In [8]:

COLAB = False

if COLAB:
    from google.colab import drive
    drive.mount('/content/drive')
    directry = '/content/drive/My Drive/IML/task3/task3_s2h9lr3rs/'
else:
    directry = 'task3_s2h9lr3rs/'

# Prepare data

In [9]:
import pandas as pd

df_train = pd.read_csv(directry+'train.csv')
df_test = pd.read_csv(directry+'test.csv')

In [10]:
print(df_train.shape)
df_train.head()

(112000, 2)


Unnamed: 0,Sequence,Active
0,DKWL,0
1,FCHN,0
2,KDQP,0
3,FNWI,0
4,NKRM,0


In [11]:
import numpy
from sklearn import preprocessing

def split_features(features):
    """Split one feature into 4 features
    
    A feature consists of 4 characters. 
    This function splits these into separated 4 features each of that consists of 1 character(1 row become 4 rows)
    (e.g.) ABCD -> A, B, C, D -> (00....1..0), (01....0), (100...0), (0.....1) 
    
    Args:
        features(series): Original features
    
    Returns:
        new_features(numpy): New features shaped (num_samples, 4, 20(one hot encoding))
    
    """
    tmp = features.values.tolist()
    new_features = pd.DataFrame.to_numpy(pd.get_dummies(pd.DataFrame(data=[list(tmp[i]) for i in range(len(tmp))])))
    new_features = numpy.reshape(new_features, (new_features.shape[0], 20, -1), order='F')
   
    return new_features.transpose(0, 2, 1) # reshape as (num_sample, time_t, onehotencoding)

In [5]:
def split_trainset(df_trainset):
    """Split train df into features X and labels y
    
    Features X further be splited into 4 chars using split_features function.
    
    Args:
        df_features(df): Dataset each of whose row contains a feature and label
    
    Returns:
        new_X(numpy): Features of training set
        new_y(numpy): Labels of training set

    """
    new_X = split_features(df_trainset['Sequence'])
    new_y = pd.Series(data=df_trainset['Active'])
    return new_X,  new_y

In [6]:
# Make train and test dataset using split_trainset function above
train_X, train_y = split_trainset(df_train)
test_X = split_features(df_test['Sequence'])

..........

Problem 1: Rewrite the entries from the start through the line containing "How many bars are there in total?" as a JSON list of strings, one string per line, omitting blank lines.
The notebook code and the entries were taken from separate, unrelated sources.

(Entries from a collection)
..........

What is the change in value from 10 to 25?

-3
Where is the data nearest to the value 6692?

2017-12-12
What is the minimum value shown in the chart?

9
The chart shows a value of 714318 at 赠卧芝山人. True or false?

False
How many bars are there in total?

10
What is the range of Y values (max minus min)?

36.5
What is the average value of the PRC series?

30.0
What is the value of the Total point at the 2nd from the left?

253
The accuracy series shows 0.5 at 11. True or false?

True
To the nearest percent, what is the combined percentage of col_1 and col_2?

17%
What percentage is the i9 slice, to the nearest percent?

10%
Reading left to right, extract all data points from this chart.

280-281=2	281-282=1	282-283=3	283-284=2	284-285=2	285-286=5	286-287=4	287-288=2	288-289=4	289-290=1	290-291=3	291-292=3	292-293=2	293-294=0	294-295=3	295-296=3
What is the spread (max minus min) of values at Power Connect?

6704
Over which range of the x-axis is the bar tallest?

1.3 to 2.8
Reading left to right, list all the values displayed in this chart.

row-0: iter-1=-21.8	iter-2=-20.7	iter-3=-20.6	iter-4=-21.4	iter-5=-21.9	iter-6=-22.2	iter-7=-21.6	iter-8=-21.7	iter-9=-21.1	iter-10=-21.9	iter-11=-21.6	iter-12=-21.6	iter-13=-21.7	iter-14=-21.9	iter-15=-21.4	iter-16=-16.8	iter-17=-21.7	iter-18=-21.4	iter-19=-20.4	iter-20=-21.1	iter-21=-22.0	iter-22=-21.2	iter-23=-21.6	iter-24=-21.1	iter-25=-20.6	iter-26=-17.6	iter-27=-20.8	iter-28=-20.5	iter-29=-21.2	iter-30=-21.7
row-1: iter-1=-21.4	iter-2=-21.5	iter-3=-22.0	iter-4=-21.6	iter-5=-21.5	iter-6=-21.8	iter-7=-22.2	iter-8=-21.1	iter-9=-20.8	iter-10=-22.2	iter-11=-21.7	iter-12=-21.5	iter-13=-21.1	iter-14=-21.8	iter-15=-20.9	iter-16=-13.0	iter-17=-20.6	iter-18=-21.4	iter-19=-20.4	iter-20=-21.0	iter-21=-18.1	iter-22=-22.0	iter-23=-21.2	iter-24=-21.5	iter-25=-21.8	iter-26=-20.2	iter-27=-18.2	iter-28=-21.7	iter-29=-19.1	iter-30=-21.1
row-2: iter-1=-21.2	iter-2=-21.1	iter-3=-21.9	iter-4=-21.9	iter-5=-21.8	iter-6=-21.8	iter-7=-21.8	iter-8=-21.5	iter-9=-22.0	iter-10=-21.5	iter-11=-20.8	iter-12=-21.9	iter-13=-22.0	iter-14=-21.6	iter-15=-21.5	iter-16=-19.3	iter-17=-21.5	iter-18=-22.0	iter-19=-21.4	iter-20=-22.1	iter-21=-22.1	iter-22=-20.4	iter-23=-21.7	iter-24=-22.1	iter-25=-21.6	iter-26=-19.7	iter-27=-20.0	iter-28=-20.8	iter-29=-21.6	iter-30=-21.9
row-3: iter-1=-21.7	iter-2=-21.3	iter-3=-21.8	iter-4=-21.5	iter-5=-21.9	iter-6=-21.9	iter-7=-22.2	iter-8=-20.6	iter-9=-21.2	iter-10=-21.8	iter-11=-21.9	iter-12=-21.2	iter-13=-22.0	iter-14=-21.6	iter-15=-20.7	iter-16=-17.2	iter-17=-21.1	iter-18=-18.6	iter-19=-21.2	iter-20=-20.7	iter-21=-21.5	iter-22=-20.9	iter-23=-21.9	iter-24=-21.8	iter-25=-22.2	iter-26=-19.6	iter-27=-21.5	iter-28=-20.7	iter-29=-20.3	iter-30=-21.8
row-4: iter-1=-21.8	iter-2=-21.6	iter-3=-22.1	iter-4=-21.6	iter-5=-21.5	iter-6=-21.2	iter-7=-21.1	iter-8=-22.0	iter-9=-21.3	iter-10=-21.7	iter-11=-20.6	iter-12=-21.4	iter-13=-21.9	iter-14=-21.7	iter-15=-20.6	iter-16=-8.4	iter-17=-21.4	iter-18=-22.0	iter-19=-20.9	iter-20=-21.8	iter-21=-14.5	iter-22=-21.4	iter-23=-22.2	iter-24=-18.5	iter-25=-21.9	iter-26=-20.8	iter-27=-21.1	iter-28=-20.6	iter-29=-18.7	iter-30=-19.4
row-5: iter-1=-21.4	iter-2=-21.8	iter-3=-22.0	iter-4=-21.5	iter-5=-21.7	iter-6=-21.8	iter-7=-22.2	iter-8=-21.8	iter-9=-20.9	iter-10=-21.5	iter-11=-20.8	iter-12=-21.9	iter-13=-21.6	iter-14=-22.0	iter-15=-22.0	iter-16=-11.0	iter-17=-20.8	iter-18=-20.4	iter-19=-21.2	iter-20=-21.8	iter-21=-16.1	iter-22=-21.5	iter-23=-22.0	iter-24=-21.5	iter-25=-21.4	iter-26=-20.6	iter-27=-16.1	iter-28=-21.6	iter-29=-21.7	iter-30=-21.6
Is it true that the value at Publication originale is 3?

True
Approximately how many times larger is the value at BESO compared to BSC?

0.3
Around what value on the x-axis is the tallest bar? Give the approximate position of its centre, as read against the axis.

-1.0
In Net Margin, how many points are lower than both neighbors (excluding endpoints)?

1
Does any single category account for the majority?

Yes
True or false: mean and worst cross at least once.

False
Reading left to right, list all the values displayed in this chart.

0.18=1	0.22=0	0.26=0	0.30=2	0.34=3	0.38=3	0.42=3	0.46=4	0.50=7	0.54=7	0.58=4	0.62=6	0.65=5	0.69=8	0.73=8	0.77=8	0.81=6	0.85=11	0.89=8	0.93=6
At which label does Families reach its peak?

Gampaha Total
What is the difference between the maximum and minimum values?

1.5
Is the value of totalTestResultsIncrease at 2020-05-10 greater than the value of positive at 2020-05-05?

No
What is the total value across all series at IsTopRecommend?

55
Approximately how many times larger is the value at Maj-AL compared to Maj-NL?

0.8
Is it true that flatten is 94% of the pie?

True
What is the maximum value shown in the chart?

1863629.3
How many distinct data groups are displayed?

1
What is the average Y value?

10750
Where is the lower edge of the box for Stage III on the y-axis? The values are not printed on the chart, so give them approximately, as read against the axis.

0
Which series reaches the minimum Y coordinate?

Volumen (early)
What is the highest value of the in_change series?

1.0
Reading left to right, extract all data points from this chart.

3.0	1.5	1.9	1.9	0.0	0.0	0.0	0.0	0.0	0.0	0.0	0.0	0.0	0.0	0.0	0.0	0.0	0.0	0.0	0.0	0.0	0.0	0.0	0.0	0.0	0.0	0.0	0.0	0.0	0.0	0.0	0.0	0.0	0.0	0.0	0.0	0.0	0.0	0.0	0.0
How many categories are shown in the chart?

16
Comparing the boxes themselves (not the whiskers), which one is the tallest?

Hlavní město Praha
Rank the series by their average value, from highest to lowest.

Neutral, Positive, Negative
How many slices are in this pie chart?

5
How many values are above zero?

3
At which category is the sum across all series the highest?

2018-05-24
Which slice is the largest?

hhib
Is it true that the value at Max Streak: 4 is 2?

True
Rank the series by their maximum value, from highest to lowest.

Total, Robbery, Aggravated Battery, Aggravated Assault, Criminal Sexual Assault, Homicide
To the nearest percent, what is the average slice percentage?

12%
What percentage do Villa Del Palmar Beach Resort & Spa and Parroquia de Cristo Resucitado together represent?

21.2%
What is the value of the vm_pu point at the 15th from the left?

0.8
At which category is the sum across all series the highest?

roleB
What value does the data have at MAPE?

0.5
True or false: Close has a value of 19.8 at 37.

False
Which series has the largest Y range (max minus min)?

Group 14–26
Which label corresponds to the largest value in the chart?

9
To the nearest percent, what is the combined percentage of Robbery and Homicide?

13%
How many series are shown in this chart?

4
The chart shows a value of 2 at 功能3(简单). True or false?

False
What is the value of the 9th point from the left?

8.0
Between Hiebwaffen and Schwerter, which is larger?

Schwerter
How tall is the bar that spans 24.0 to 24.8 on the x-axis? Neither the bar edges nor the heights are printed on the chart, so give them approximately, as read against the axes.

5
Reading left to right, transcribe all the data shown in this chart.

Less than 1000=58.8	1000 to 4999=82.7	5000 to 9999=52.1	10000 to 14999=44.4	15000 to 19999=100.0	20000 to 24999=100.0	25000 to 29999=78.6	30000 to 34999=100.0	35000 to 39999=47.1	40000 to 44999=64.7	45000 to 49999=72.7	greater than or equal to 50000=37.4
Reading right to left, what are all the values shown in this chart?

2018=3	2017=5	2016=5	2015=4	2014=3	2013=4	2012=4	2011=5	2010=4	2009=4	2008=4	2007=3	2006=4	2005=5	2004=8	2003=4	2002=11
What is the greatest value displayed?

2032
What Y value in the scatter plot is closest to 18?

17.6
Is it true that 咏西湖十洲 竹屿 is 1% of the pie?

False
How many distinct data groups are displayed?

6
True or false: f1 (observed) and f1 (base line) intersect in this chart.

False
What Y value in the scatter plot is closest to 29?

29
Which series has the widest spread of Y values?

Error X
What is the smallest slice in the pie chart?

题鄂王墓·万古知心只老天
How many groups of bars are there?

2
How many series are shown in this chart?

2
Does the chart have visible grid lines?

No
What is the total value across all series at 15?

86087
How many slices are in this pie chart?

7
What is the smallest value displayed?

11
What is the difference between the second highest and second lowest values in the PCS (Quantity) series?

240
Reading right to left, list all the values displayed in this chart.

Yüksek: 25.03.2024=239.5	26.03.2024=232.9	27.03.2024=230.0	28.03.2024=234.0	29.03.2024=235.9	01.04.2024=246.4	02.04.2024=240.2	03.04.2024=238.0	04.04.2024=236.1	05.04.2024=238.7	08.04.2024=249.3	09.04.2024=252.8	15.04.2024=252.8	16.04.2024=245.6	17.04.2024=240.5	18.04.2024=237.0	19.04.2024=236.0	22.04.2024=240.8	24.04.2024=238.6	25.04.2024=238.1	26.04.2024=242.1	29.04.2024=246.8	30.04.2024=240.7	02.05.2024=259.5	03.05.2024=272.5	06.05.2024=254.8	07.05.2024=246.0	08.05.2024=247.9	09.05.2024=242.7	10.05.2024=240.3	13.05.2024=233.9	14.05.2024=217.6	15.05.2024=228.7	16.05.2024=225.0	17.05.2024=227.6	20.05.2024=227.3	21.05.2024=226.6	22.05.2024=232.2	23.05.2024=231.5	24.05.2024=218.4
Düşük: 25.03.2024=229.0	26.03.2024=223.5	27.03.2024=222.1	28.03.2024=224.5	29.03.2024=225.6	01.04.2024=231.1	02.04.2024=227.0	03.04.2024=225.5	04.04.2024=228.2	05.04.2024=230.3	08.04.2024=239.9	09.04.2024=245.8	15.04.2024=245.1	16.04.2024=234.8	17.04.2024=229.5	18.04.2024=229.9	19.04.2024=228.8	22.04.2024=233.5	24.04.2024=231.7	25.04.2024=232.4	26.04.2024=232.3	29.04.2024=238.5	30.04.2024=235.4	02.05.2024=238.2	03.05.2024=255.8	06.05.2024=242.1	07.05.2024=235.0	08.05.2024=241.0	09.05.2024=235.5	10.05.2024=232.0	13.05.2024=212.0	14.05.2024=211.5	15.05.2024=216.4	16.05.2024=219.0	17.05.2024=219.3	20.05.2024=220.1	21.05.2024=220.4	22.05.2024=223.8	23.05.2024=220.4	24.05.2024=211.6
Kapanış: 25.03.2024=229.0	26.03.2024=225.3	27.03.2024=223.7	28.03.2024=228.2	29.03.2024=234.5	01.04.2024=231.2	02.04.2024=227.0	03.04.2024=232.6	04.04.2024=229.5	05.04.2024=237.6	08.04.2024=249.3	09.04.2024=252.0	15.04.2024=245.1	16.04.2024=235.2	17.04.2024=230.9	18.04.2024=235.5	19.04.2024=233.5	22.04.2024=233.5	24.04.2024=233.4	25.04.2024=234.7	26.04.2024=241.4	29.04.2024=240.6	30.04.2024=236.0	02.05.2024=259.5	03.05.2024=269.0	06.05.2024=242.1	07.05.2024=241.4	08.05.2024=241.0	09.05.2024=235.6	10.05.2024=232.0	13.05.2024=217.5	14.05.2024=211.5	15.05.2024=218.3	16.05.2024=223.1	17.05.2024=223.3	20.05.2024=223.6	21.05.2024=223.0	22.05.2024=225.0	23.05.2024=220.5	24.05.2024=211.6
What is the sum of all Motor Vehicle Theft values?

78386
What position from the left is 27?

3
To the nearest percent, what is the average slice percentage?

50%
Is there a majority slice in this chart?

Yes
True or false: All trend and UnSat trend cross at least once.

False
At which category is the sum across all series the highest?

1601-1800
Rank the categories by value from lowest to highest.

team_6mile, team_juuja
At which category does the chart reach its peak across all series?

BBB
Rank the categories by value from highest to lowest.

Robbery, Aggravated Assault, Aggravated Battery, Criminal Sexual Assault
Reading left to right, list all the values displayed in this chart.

..........

Problem 2: In the notebook code, what shape is printed for the training data?

Answer area 1:
[
  "What is the change in value from 10 to 25?",
  "-3",
  "Where is the data nearest to the value 6692?",
  "2017-12-12",
  "What is the minimum value shown in the chart?",
  "9",
  "The chart shows a value of 714318 at 赠卧芝山人. True or false?",
  "False",
  "How many bars are there in total?"
]

Answer area 2: (112000, 2)